About this exercise: Every entry, from the first line to the last, should be output exactly.
────────
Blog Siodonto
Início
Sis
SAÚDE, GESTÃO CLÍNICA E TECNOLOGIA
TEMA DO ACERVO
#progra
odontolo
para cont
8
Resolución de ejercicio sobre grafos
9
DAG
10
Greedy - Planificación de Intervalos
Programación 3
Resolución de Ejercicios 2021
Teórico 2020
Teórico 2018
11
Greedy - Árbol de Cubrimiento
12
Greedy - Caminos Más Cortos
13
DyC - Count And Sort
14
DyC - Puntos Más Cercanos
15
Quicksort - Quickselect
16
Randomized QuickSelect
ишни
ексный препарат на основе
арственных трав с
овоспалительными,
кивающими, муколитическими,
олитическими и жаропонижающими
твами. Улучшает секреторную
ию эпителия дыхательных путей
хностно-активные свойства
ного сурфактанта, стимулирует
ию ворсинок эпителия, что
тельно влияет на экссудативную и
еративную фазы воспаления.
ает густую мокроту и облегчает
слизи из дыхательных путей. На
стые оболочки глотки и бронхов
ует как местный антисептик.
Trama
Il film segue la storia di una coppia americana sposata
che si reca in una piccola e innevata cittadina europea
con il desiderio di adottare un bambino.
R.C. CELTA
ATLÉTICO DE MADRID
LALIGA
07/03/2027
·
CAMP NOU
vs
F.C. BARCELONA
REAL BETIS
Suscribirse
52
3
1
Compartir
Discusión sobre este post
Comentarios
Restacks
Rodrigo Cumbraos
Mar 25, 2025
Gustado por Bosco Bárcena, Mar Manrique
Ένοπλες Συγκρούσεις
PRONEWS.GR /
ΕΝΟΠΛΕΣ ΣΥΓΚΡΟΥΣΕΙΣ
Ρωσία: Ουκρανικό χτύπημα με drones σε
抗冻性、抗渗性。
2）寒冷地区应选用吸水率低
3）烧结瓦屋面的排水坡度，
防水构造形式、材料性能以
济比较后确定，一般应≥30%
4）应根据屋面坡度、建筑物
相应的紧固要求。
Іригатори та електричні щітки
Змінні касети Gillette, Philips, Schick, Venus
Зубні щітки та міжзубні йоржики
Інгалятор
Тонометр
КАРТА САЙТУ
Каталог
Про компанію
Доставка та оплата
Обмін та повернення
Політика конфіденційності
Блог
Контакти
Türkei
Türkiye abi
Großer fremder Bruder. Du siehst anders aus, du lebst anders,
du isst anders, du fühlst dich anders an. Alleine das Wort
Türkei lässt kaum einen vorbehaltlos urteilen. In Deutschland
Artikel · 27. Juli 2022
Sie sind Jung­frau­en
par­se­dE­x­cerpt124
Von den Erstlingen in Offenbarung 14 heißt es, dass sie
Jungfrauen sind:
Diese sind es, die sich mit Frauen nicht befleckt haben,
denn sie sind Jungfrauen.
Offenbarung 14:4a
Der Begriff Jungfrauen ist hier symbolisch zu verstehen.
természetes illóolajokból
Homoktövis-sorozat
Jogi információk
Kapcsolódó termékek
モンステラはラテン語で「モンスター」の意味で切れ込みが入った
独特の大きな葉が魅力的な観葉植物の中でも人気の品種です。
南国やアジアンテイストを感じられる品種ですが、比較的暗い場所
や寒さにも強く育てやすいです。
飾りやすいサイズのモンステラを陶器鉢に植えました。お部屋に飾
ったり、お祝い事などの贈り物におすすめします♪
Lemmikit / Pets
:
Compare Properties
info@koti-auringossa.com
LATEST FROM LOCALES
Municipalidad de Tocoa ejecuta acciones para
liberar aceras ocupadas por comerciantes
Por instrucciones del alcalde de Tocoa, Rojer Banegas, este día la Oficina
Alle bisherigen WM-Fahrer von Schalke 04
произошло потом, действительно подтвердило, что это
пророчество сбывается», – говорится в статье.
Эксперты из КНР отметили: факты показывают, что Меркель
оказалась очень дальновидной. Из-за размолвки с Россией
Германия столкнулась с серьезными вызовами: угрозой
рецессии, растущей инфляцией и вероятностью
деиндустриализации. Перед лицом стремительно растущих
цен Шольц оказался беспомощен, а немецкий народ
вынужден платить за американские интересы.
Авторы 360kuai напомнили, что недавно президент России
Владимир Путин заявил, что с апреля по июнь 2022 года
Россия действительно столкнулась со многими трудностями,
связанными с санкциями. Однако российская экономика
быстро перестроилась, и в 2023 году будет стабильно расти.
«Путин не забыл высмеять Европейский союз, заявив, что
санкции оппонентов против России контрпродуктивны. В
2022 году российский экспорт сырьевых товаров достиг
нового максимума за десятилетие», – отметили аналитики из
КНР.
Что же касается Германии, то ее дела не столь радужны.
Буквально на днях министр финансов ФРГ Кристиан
────────
Solution:
Blog Siodonto
Início
Sis
SAÚDE, GESTÃO CLÍNICA E TECNOLOGIA
TEMA DO ACERVO
#progra
odontolo
para cont
8
Resolución de ejercicio sobre grafos
9
DAG
10
Greedy - Planificación de Intervalos
Programación 3
Resolución de Ejercicios 2021
Teórico 2020
Teórico 2018
11
Greedy - Árbol de Cubrimiento
12
Greedy - Caminos Más Cortos
13
DyC - Count And Sort
14
DyC - Puntos Más Cercanos
15
Quicksort - Quickselect
16
Randomized QuickSelect
ишни
ексный препарат на основе
арственных трав с
овоспалительными,
кивающими, муколитическими,
олитическими и жаропонижающими
твами. Улучшает секреторную
ию эпителия дыхательных путей
хностно-активные свойства
ного сурфактанта, стимулирует
ию ворсинок эпителия, что
тельно влияет на экссудативную и
еративную фазы воспаления.
ает густую мокроту и облегчает
слизи из дыхательных путей. На
стые оболочки глотки и бронхов
ует как местный антисептик.
Trama
Il film segue la storia di una coppia americana sposata
che si reca in una piccola e innevata cittadina europea
con il desiderio di adottare un bambino.
R.C. CELTA
ATLÉTICO DE MADRID
LALIGA
07/03/2027
·
CAMP NOU
vs
F.C. BARCELONA
REAL BETIS
Suscribirse
52
3
1
Compartir
Discusión sobre este post
Comentarios
Restacks
Rodrigo Cumbraos
Mar 25, 2025
Gustado por Bosco Bárcena, Mar Manrique
Ένοπλες Συγκρούσεις
PRONEWS.GR /
ΕΝΟΠΛΕΣ ΣΥΓΚΡΟΥΣΕΙΣ
Ρωσία: Ουκρανικό χτύπημα με drones σε
抗冻性、抗渗性。
2）寒冷地区应选用吸水率低
3）烧结瓦屋面的排水坡度，
防水构造形式、材料性能以
济比较后确定，一般应≥30%
4）应根据屋面坡度、建筑物
相应的紧固要求。
Іригатори та електричні щітки
Змінні касети Gillette, Philips, Schick, Venus
Зубні щітки та міжзубні йоржики
Інгалятор
Тонометр
КАРТА САЙТУ
Каталог
Про компанію
Доставка та оплата
Обмін та повернення
Політика конфіденційності
Блог
Контакти
Türkei
Türkiye abi
Großer fremder Bruder. Du siehst anders aus, du lebst anders,
du isst anders, du fühlst dich anders an. Alleine das Wort
Türkei lässt kaum einen vorbehaltlos urteilen. In Deutschland
Artikel · 27. Juli 2022
Sie sind Jung­frau­en
par­se­dE­x­cerpt124
Von den Erstlingen in Offenbarung 14 heißt es, dass sie
Jungfrauen sind:
Diese sind es, die sich mit Frauen nicht befleckt haben,
denn sie sind Jungfrauen.
Offenbarung 14:4a
Der Begriff Jungfrauen ist hier symbolisch zu verstehen.
természetes illóolajokból
Homoktövis-sorozat
Jogi információk
Kapcsolódó termékek
モンステラはラテン語で「モンスター」の意味で切れ込みが入った
独特の大きな葉が魅力的な観葉植物の中でも人気の品種です。
南国やアジアンテイストを感じられる品種ですが、比較的暗い場所
や寒さにも強く育てやすいです。
飾りやすいサイズのモンステラを陶器鉢に植えました。お部屋に飾
ったり、お祝い事などの贈り物におすすめします♪
Lemmikit / Pets
:
Compare Properties
info@koti-auringossa.com
LATEST FROM LOCALES
Municipalidad de Tocoa ejecuta acciones para
liberar aceras ocupadas por comerciantes
Por instrucciones del alcalde de Tocoa, Rojer Banegas, este día la Oficina
Alle bisherigen WM-Fahrer von Schalke 04
произошло потом, действительно подтвердило, что это
пророчество сбывается», – говорится в статье.
Эксперты из КНР отметили: факты показывают, что Меркель
оказалась очень дальновидной. Из-за размолвки с Россией
Германия столкнулась с серьезными вызовами: угрозой
рецессии, растущей инфляцией и вероятностью
деиндустриализации. Перед лицом стремительно растущих
цен Шольц оказался беспомощен, а немецкий народ
вынужден платить за американские интересы.
Авторы 360kuai напомнили, что недавно президент России
Владимир Путин заявил, что с апреля по июнь 2022 года
Россия действительно столкнулась со многими трудностями,
связанными с санкциями. Однако российская экономика
быстро перестроилась, и в 2023 году будет стабильно расти.
«Путин не забыл высмеять Европейский союз, заявив, что
санкции оппонентов против России контрпродуктивны. В
2022 году российский экспорт сырьевых товаров достиг
нового максимума за десятилетие», – отметили аналитики из
КНР.
Что же касается Германии, то ее дела не столь радужны.
Буквально на днях министр финансов ФРГ Кристиан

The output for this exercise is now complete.